Finally, it should be noted that the warning sounded uninterruptedly for 54 seconds after the beginning of the stall, without provoking any appropriate reaction from the crew.
That statement can not be misconstrued. The crew never acknowledged the Stall Warning. The exception could be that they reacted to it inappropriately once stalled.
PEI_3721:
As much as new designs might enhance the salience of a warning, if the crew’s mental model has rejected the warning as being false, inappropriate, or unwarranted in the situation as perceived, then enhancement is of little point.
Remember ‘shut up gringo’ ?
Some other aircraft have, and for good reason, a stick shaker and stick pusher.
Now an electronic version of that sounds very simple, particularly if it repositions trim. However, remember that a ‘rush’ makes for poor law – similarly quick system changes and redesign might have pitfalls elsewhere.
Thus, let the designers think through their system; they probably evaluated such an option in the initial design - certification case to show why it is not required.
Finally all parties must ensure that any change fixes the problem, but do we actually know what the problem is, except perhaps human limitations in perception and understanding.
I am quite familiar with both stick-shaker and stick-pusher, however I suspect you are not really accepting that the system designers have generally NOT considered the region deep into a stall. Certification tests are carried out up to and approaching a stall, but never stalled. Trying that in a large transport category aircraft is not recommended or tested (except perhaps using computer modeling).

The stall warning systems currently on the aircraft are therefore designed as preventative devices - i.e. if you are hearing this, then things are starting to go wrong, so perform the appropriate actions.

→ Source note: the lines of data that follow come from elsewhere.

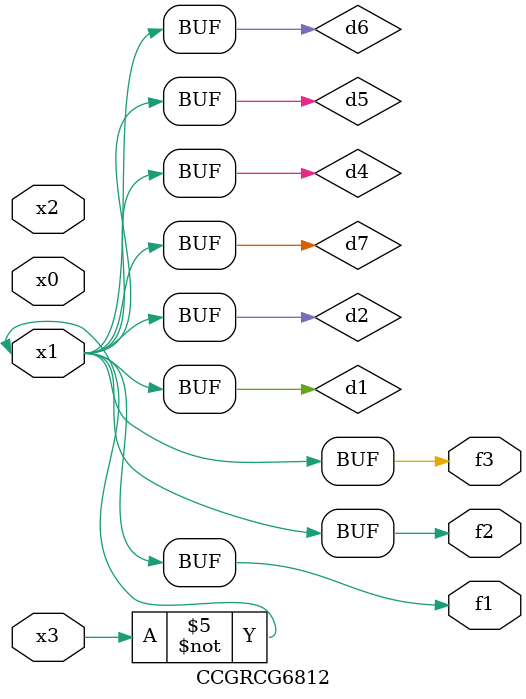
<source format=v>
module CCGRCG6812(
	input x0, x1, x2, x3,
	output f1, f2, f3
);

	wire d1, d2, d3, d4, d5, d6, d7;

	not (d1, x3);
	buf (d2, x1);
	xnor (d3, d1, d2);
	nor (d4, d1);
	buf (d5, d1, d2);
	buf (d6, d4, d5);
	nand (d7, d4);
	assign f1 = d6;
	assign f2 = d7;
	assign f3 = d6;
endmodule

</source>
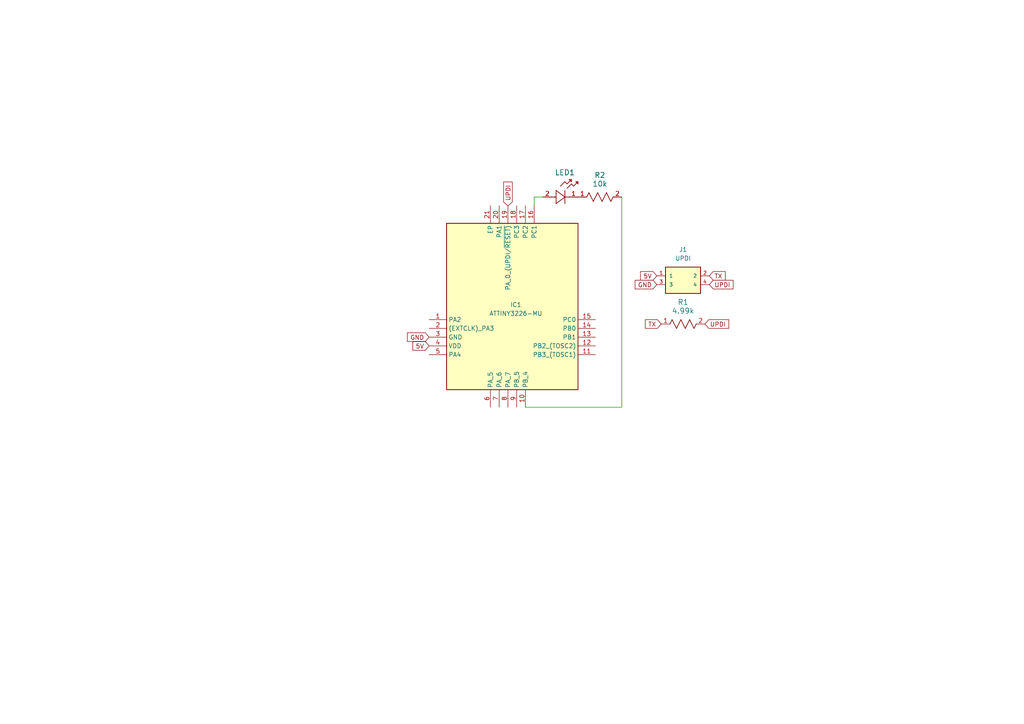
<source format=kicad_sch>
(kicad_sch
	(version 20250114)
	(generator "eeschema")
	(generator_version "9.0")
	(uuid "7f5cf186-0a3d-4ee0-8f0d-c1011fb9fec3")
	(paper "A4")
	
	(wire
		(pts
			(xy 154.94 57.15) (xy 157.48 57.15)
		)
		(stroke
			(width 0)
			(type default)
		)
		(uuid "3b32611b-bf52-41b7-bffa-a5265bd14670")
	)
	(wire
		(pts
			(xy 180.34 118.11) (xy 180.34 57.15)
		)
		(stroke
			(width 0)
			(type default)
		)
		(uuid "69663e60-b997-4c65-9ca5-b298616e67e4")
	)
	(wire
		(pts
			(xy 154.94 59.69) (xy 154.94 57.15)
		)
		(stroke
			(width 0)
			(type default)
		)
		(uuid "8014fa7e-f370-49a8-977a-781e597883a3")
	)
	(wire
		(pts
			(xy 152.4 118.11) (xy 180.34 118.11)
		)
		(stroke
			(width 0)
			(type default)
		)
		(uuid "9f0b06fd-0fef-407f-a1a7-ee02a6ed64fc")
	)
	(global_label "5V"
		(shape input)
		(at 124.46 100.33 180)
		(fields_autoplaced yes)
		(effects
			(font
				(size 1.27 1.27)
			)
			(justify right)
		)
		(uuid "0b0ccf6e-198a-4b01-8f28-850817a59f96")
		(property "Intersheetrefs" "${INTERSHEET_REFS}"
			(at 119.1767 100.33 0)
			(effects
				(font
					(size 1.27 1.27)
				)
				(justify right)
				(hide yes)
			)
		)
	)
	(global_label "UPDI"
		(shape input)
		(at 205.74 82.55 0)
		(fields_autoplaced yes)
		(effects
			(font
				(size 1.27 1.27)
			)
			(justify left)
		)
		(uuid "2f8c8862-aedc-44b7-8d41-f202fb4bd519")
		(property "Intersheetrefs" "${INTERSHEET_REFS}"
			(at 213.2005 82.55 0)
			(effects
				(font
					(size 1.27 1.27)
				)
				(justify left)
				(hide yes)
			)
		)
	)
	(global_label "TX"
		(shape input)
		(at 191.77 93.98 180)
		(fields_autoplaced yes)
		(effects
			(font
				(size 1.27 1.27)
			)
			(justify right)
		)
		(uuid "40a3f1d2-0a88-4bd2-b45e-1d362248d738")
		(property "Intersheetrefs" "${INTERSHEET_REFS}"
			(at 186.6077 93.98 0)
			(effects
				(font
					(size 1.27 1.27)
				)
				(justify right)
				(hide yes)
			)
		)
	)
	(global_label "UPDI"
		(shape input)
		(at 204.47 93.98 0)
		(fields_autoplaced yes)
		(effects
			(font
				(size 1.27 1.27)
			)
			(justify left)
		)
		(uuid "5613263f-861a-4801-af7e-d2a5b2da267d")
		(property "Intersheetrefs" "${INTERSHEET_REFS}"
			(at 211.9305 93.98 0)
			(effects
				(font
					(size 1.27 1.27)
				)
				(justify left)
				(hide yes)
			)
		)
	)
	(global_label "GND"
		(shape input)
		(at 190.5 82.55 180)
		(fields_autoplaced yes)
		(effects
			(font
				(size 1.27 1.27)
			)
			(justify right)
		)
		(uuid "82bdd2b7-3026-45fc-8ac6-845e78a53047")
		(property "Intersheetrefs" "${INTERSHEET_REFS}"
			(at 183.6443 82.55 0)
			(effects
				(font
					(size 1.27 1.27)
				)
				(justify right)
				(hide yes)
			)
		)
	)
	(global_label "TX"
		(shape input)
		(at 205.74 80.01 0)
		(fields_autoplaced yes)
		(effects
			(font
				(size 1.27 1.27)
			)
			(justify left)
		)
		(uuid "9b551d55-3eae-4c9a-b0e6-9f4cc32a8a62")
		(property "Intersheetrefs" "${INTERSHEET_REFS}"
			(at 210.9023 80.01 0)
			(effects
				(font
					(size 1.27 1.27)
				)
				(justify left)
				(hide yes)
			)
		)
	)
	(global_label "5V"
		(shape input)
		(at 190.5 80.01 180)
		(fields_autoplaced yes)
		(effects
			(font
				(size 1.27 1.27)
			)
			(justify right)
		)
		(uuid "9f1ac468-07e7-4a48-a588-58c39454c1d9")
		(property "Intersheetrefs" "${INTERSHEET_REFS}"
			(at 185.2167 80.01 0)
			(effects
				(font
					(size 1.27 1.27)
				)
				(justify right)
				(hide yes)
			)
		)
	)
	(global_label "GND"
		(shape input)
		(at 124.46 97.79 180)
		(fields_autoplaced yes)
		(effects
			(font
				(size 1.27 1.27)
			)
			(justify right)
		)
		(uuid "c88ded71-89f5-47c6-97f2-ce4ecf2aecf3")
		(property "Intersheetrefs" "${INTERSHEET_REFS}"
			(at 117.6043 97.79 0)
			(effects
				(font
					(size 1.27 1.27)
				)
				(justify right)
				(hide yes)
			)
		)
	)
	(global_label "UPDI"
		(shape input)
		(at 147.32 59.69 90)
		(fields_autoplaced yes)
		(effects
			(font
				(size 1.27 1.27)
			)
			(justify left)
		)
		(uuid "dd57abd5-fb32-4da3-97a4-89e388ade8e5")
		(property "Intersheetrefs" "${INTERSHEET_REFS}"
			(at 147.32 52.2295 90)
			(effects
				(font
					(size 1.27 1.27)
				)
				(justify left)
				(hide yes)
			)
		)
	)
	(symbol
		(lib_id "Neil:Resistor 0603")
		(at 167.64 57.15 0)
		(unit 1)
		(exclude_from_sim no)
		(in_bom yes)
		(on_board yes)
		(dnp no)
		(uuid "31642d14-b5f9-4031-9583-009e85e49f0b")
		(property "Reference" "R2"
			(at 173.99 50.8 0)
			(effects
				(font
					(size 1.524 1.524)
				)
			)
		)
		(property "Value" "10k"
			(at 173.99 53.34 0)
			(effects
				(font
					(size 1.524 1.524)
				)
			)
		)
		(property "Footprint" "Neil:Resistor 0603"
			(at 167.64 57.15 0)
			(effects
				(font
					(size 1.27 1.27)
					(italic yes)
				)
				(hide yes)
			)
		)
		(property "Datasheet" ""
			(at 167.64 57.15 0)
			(effects
				(font
					(size 1.27 1.27)
					(italic yes)
				)
				(hide yes)
			)
		)
		(property "Description" ""
			(at 167.64 57.15 0)
			(effects
				(font
					(size 1.27 1.27)
				)
				(hide yes)
			)
		)
		(pin "2"
			(uuid "4445899d-f98d-440e-bc42-fb6b94589433")
		)
		(pin "1"
			(uuid "e6f71250-81ba-4c7f-b26a-560c2ab2a279")
		)
		(instances
			(project ""
				(path "/7f5cf186-0a3d-4ee0-8f0d-c1011fb9fec3"
					(reference "R2")
					(unit 1)
				)
			)
		)
	)
	(symbol
		(lib_id "Neil:ATTINY3226-MU")
		(at 124.46 92.71 0)
		(unit 1)
		(exclude_from_sim no)
		(in_bom yes)
		(on_board yes)
		(dnp no)
		(uuid "395c0576-23b9-411d-982f-e218bf9dff36")
		(property "Reference" "IC1"
			(at 149.606 88.392 0)
			(effects
				(font
					(size 1.27 1.27)
				)
			)
		)
		(property "Value" "ATTINY3226-MU"
			(at 149.606 90.932 0)
			(effects
				(font
					(size 1.27 1.27)
				)
			)
		)
		(property "Footprint" "Neil:ATtiny3226-MU"
			(at 168.91 162.23 0)
			(effects
				(font
					(size 1.27 1.27)
				)
				(justify left top)
				(hide yes)
			)
		)
		(property "Datasheet" "https://ww1.microchip.com/downloads/aemDocuments/documents/MCU08/ProductDocuments/DataSheets/ATtiny3224-3226-3227-Data-Sheet-DS40002345B.pdf"
			(at 168.91 262.23 0)
			(effects
				(font
					(size 1.27 1.27)
				)
				(justify left top)
				(hide yes)
			)
		)
		(property "Description" "8-bit Microcontrollers - MCU 20MHz, 32KB,VQFN20, Ind 85C, Green"
			(at 124.46 92.71 0)
			(effects
				(font
					(size 1.27 1.27)
				)
				(hide yes)
			)
		)
		(property "Height" "0.6"
			(at 168.91 462.23 0)
			(effects
				(font
					(size 1.27 1.27)
				)
				(justify left top)
				(hide yes)
			)
		)
		(property "Manufacturer_Name" "Microchip"
			(at 168.91 562.23 0)
			(effects
				(font
					(size 1.27 1.27)
				)
				(justify left top)
				(hide yes)
			)
		)
		(property "Manufacturer_Part_Number" "ATTINY3226-MU"
			(at 168.91 662.23 0)
			(effects
				(font
					(size 1.27 1.27)
				)
				(justify left top)
				(hide yes)
			)
		)
		(property "Mouser Part Number" "579-ATTINY3226-MU"
			(at 168.91 762.23 0)
			(effects
				(font
					(size 1.27 1.27)
				)
				(justify left top)
				(hide yes)
			)
		)
		(property "Mouser Price/Stock" "https://www.mouser.co.uk/ProductDetail/Microchip-Technology/ATTINY3226-MU?qs=doiCPypUmgEEZLEPtJPmZQ%3D%3D"
			(at 168.91 862.23 0)
			(effects
				(font
					(size 1.27 1.27)
				)
				(justify left top)
				(hide yes)
			)
		)
		(property "Arrow Part Number" "ATTINY3226-MU"
			(at 168.91 962.23 0)
			(effects
				(font
					(size 1.27 1.27)
				)
				(justify left top)
				(hide yes)
			)
		)
		(property "Arrow Price/Stock" "https://www.arrow.com/en/products/attiny3226-mu/microchip-technology?utm_currency=USD&region=nac"
			(at 168.91 1062.23 0)
			(effects
				(font
					(size 1.27 1.27)
				)
				(justify left top)
				(hide yes)
			)
		)
		(pin "20"
			(uuid "b9bd846b-1b15-4e6d-99bd-d356695d72ac")
		)
		(pin "17"
			(uuid "432f2243-b856-4e7c-8984-ffc9b4e5ff29")
		)
		(pin "11"
			(uuid "df867b6b-a0aa-4714-8a05-b6d5ed05ddcc")
		)
		(pin "15"
			(uuid "4056f4c2-1500-44c4-9d6b-babba46ed784")
		)
		(pin "7"
			(uuid "eb3e1b62-b71d-45eb-ba98-b3af1da50a81")
		)
		(pin "10"
			(uuid "63522d6d-5fba-4bc9-89d8-aa05f493acc1")
		)
		(pin "19"
			(uuid "7108414e-20e4-4005-8763-e2e05d5b041e")
		)
		(pin "16"
			(uuid "0c2a018b-ddc2-4f95-85b0-99376da27ff1")
		)
		(pin "3"
			(uuid "f32d6055-25aa-48c5-92ec-aad363e3e437")
		)
		(pin "2"
			(uuid "d2609ae6-50a6-4cf4-b430-a2018eecf873")
		)
		(pin "1"
			(uuid "417be06b-0de7-4f3d-95ce-d0c1eedccc49")
		)
		(pin "8"
			(uuid "06d86220-c5fb-42c9-8132-3f308a4b6325")
		)
		(pin "6"
			(uuid "cd6bcb90-35c6-4026-8f99-74e6458d1983")
		)
		(pin "21"
			(uuid "783f928d-67f6-4d76-a714-0377fc5ad5f7")
		)
		(pin "5"
			(uuid "29551e74-e552-48b0-94e5-3a8697dfe086")
		)
		(pin "4"
			(uuid "4253c086-c3ad-4f49-a680-d501cb6966a5")
		)
		(pin "18"
			(uuid "5602fd22-4d99-4c74-9f0f-137f41aedfb3")
		)
		(pin "9"
			(uuid "52f065dc-75e8-4a08-84c9-14c64e07a4c8")
		)
		(pin "13"
			(uuid "21cf18b6-319f-4e31-a98a-36d14ad58324")
		)
		(pin "14"
			(uuid "7b3e417e-0df9-4786-80e0-35e2dc865900")
		)
		(pin "12"
			(uuid "6aa5b21e-04fa-47ae-8152-12424ed7c31f")
		)
		(instances
			(project ""
				(path "/7f5cf186-0a3d-4ee0-8f0d-c1011fb9fec3"
					(reference "IC1")
					(unit 1)
				)
			)
		)
	)
	(symbol
		(lib_id "Neil:2x2x0.5 header")
		(at 198.12 80.01 0)
		(unit 1)
		(exclude_from_sim no)
		(in_bom yes)
		(on_board yes)
		(dnp no)
		(fields_autoplaced yes)
		(uuid "65fc9d78-43bf-41e6-a35f-aa34267524db")
		(property "Reference" "J1"
			(at 198.12 72.39 0)
			(effects
				(font
					(size 1.27 1.27)
				)
			)
		)
		(property "Value" "UPDI"
			(at 198.12 74.93 0)
			(effects
				(font
					(size 1.27 1.27)
				)
			)
		)
		(property "Footprint" "Neil:2x2x0.5 header"
			(at 198.12 80.01 0)
			(effects
				(font
					(size 1.27 1.27)
				)
				(justify bottom)
				(hide yes)
			)
		)
		(property "Datasheet" ""
			(at 198.12 80.01 0)
			(effects
				(font
					(size 1.27 1.27)
				)
				(hide yes)
			)
		)
		(property "Description" ""
			(at 198.12 80.01 0)
			(effects
				(font
					(size 1.27 1.27)
				)
				(hide yes)
			)
		)
		(property "MF" "Sullins Connector"
			(at 198.12 80.01 0)
			(effects
				(font
					(size 1.27 1.27)
				)
				(justify bottom)
				(hide yes)
			)
		)
		(property "Description_1" "Connector Header Surface Mount 4 position 0.050 (1.27mm)"
			(at 198.12 80.01 0)
			(effects
				(font
					(size 1.27 1.27)
				)
				(justify bottom)
				(hide yes)
			)
		)
		(property "Package" "None"
			(at 198.12 80.01 0)
			(effects
				(font
					(size 1.27 1.27)
				)
				(justify bottom)
				(hide yes)
			)
		)
		(property "Price" "None"
			(at 198.12 80.01 0)
			(effects
				(font
					(size 1.27 1.27)
				)
				(justify bottom)
				(hide yes)
			)
		)
		(property "Check_prices" ""
			(at 198.12 80.01 0)
			(effects
				(font
					(size 1.27 1.27)
				)
				(justify bottom)
				(hide yes)
			)
		)
		(property "STANDARD" ""
			(at 198.12 80.01 0)
			(effects
				(font
					(size 1.27 1.27)
				)
				(justify bottom)
				(hide yes)
			)
		)
		(property "SnapEDA_Link" ""
			(at 198.12 80.01 0)
			(effects
				(font
					(size 1.27 1.27)
				)
				(justify bottom)
				(hide yes)
			)
		)
		(property "MP" "GRPB022VWQS-RC"
			(at 198.12 80.01 0)
			(effects
				(font
					(size 1.27 1.27)
				)
				(justify bottom)
				(hide yes)
			)
		)
		(property "Availability" ""
			(at 198.12 80.01 0)
			(effects
				(font
					(size 1.27 1.27)
				)
				(justify bottom)
				(hide yes)
			)
		)
		(property "MANUFACTURER" "Sullins Connector Solutions"
			(at 198.12 80.01 0)
			(effects
				(font
					(size 1.27 1.27)
				)
				(justify bottom)
				(hide yes)
			)
		)
		(pin "4"
			(uuid "9eb8240e-5586-478a-8fe8-2f77d89bbf60")
		)
		(pin "2"
			(uuid "272ab184-c851-41af-9a60-47b47f2ded14")
		)
		(pin "3"
			(uuid "d4723b53-232a-4ff9-97c8-dbc99a552e5a")
		)
		(pin "1"
			(uuid "d1dc3de7-7ba3-43f1-8324-a1c4b35ce25a")
		)
		(instances
			(project ""
				(path "/7f5cf186-0a3d-4ee0-8f0d-c1011fb9fec3"
					(reference "J1")
					(unit 1)
				)
			)
		)
	)
	(symbol
		(lib_id "Neil:Resistor 0603")
		(at 191.77 93.98 0)
		(unit 1)
		(exclude_from_sim no)
		(in_bom yes)
		(on_board yes)
		(dnp no)
		(fields_autoplaced yes)
		(uuid "a71b1aab-3b52-4a89-9516-17202a8f8b41")
		(property "Reference" "R1"
			(at 198.12 87.63 0)
			(effects
				(font
					(size 1.524 1.524)
				)
			)
		)
		(property "Value" "4.99k"
			(at 198.12 90.17 0)
			(effects
				(font
					(size 1.524 1.524)
				)
			)
		)
		(property "Footprint" "Neil:Resistor 0603"
			(at 191.77 93.98 0)
			(effects
				(font
					(size 1.27 1.27)
					(italic yes)
				)
				(hide yes)
			)
		)
		(property "Datasheet" ""
			(at 191.77 93.98 0)
			(effects
				(font
					(size 1.27 1.27)
					(italic yes)
				)
				(hide yes)
			)
		)
		(property "Description" ""
			(at 191.77 93.98 0)
			(effects
				(font
					(size 1.27 1.27)
				)
				(hide yes)
			)
		)
		(pin "2"
			(uuid "89db43e9-f961-4037-8356-4c66d37d05ea")
		)
		(pin "1"
			(uuid "3e0f1009-a46d-4804-a6f9-02063ecf30f9")
		)
		(instances
			(project ""
				(path "/7f5cf186-0a3d-4ee0-8f0d-c1011fb9fec3"
					(reference "R1")
					(unit 1)
				)
			)
		)
	)
	(symbol
		(lib_id "Neil:LED 0603")
		(at 157.48 57.15 0)
		(unit 1)
		(exclude_from_sim no)
		(in_bom yes)
		(on_board yes)
		(dnp no)
		(uuid "db505bf5-015b-43b0-88c3-ae5e7f5e0cf8")
		(property "Reference" "LED1"
			(at 163.83 50.038 0)
			(effects
				(font
					(size 1.524 1.524)
				)
			)
		)
		(property "Value" "B1911USD-20D000114U1930"
			(at 163.83 49.53 0)
			(effects
				(font
					(size 1.524 1.524)
				)
				(hide yes)
			)
		)
		(property "Footprint" "Neil:LED 0603"
			(at 157.48 57.15 0)
			(effects
				(font
					(size 1.27 1.27)
					(italic yes)
				)
				(hide yes)
			)
		)
		(property "Datasheet" "B1911USD-20D000114U1930"
			(at 157.48 57.15 0)
			(effects
				(font
					(size 1.27 1.27)
					(italic yes)
				)
				(hide yes)
			)
		)
		(property "Description" ""
			(at 157.48 57.15 0)
			(effects
				(font
					(size 1.27 1.27)
				)
				(hide yes)
			)
		)
		(pin "1"
			(uuid "7ac1a75e-9e9c-4dd8-acf0-b456b62a7981")
		)
		(pin "2"
			(uuid "ef52e855-b527-4ee5-ba63-d4ad03df7c82")
		)
		(instances
			(project ""
				(path "/7f5cf186-0a3d-4ee0-8f0d-c1011fb9fec3"
					(reference "LED1")
					(unit 1)
				)
			)
		)
	)
	(sheet_instances
		(path "/"
			(page "1")
		)
	)
	(embedded_fonts no)
)

</source>
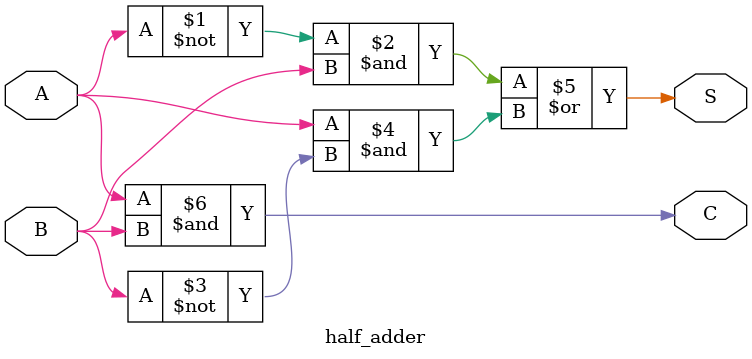
<source format=v>
`timescale 1ns / 1ps


module half_adder(
    input               A,
    input               B,
    
    output              S,
    output              C
    );
    
    assign S = ~A & B | A & ~B;
    assign C =  A & B;
    
endmodule

</source>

Consider whether, in the normal course of aircraft operation, it seems likely that an aircraft would be *flying* with an IAS of 60knots and a stall-value AoA? Such a realm is easy for the armchair quarter-back to criticize... "why shut off the stall warning when the IAS drops below 60 knots" ---> because such a condition was/is inconceivable for 'normal aircraft operations'.

But my suggestion a page or so posts back now, was to introduce a new warning, not just an aural, but a bloody great block of text flashed across all glass displays in the cockpit every 5 seconds or so, suppressing all other warnings that may or may not be going off. "AIRCRAFT STALLED, AIRCRAFT STALLED, REDUCE AoA!"

As some other contributor noted, it's not very helpful hearing a "pull-up, pull-up" warning if you're fighting a stalled aircraft - if you're stalled with an AoA of 60+ degrees and vertical speed of -10kft/min then it would certainly not help much now would it?

In the Buffalo crash the pilot pulled through the stick-shaker, but in that case there were issues that were arguably deeply rooted at a skill level.

A simple question:

Would something per my suggestion - "AIRCRAFT STALLED, REDUCE AoA!" flashed in red text on the glass displays have alerted the AF447 crew that they were stalled? - triggered from AoA and V/S?

There are two possible answers - "NO" and "MAYBE" - if it is the latter then proceed with a human factors study, etc. I am not proposing a rushed introduction.

My personal opinion is we, as humans, are bombarded with technology today, but look at the trending.... we are moving away from email to Facebook, and T w i tter (with a limit of 140 characters per message), we TXT msg each other in short-hand code, our attention span is shrinking. When things go wrong we tunnel vision, shutting down our senses - therefore at moments of critical decision making we NEED the available technology to prioritize our input stream for us.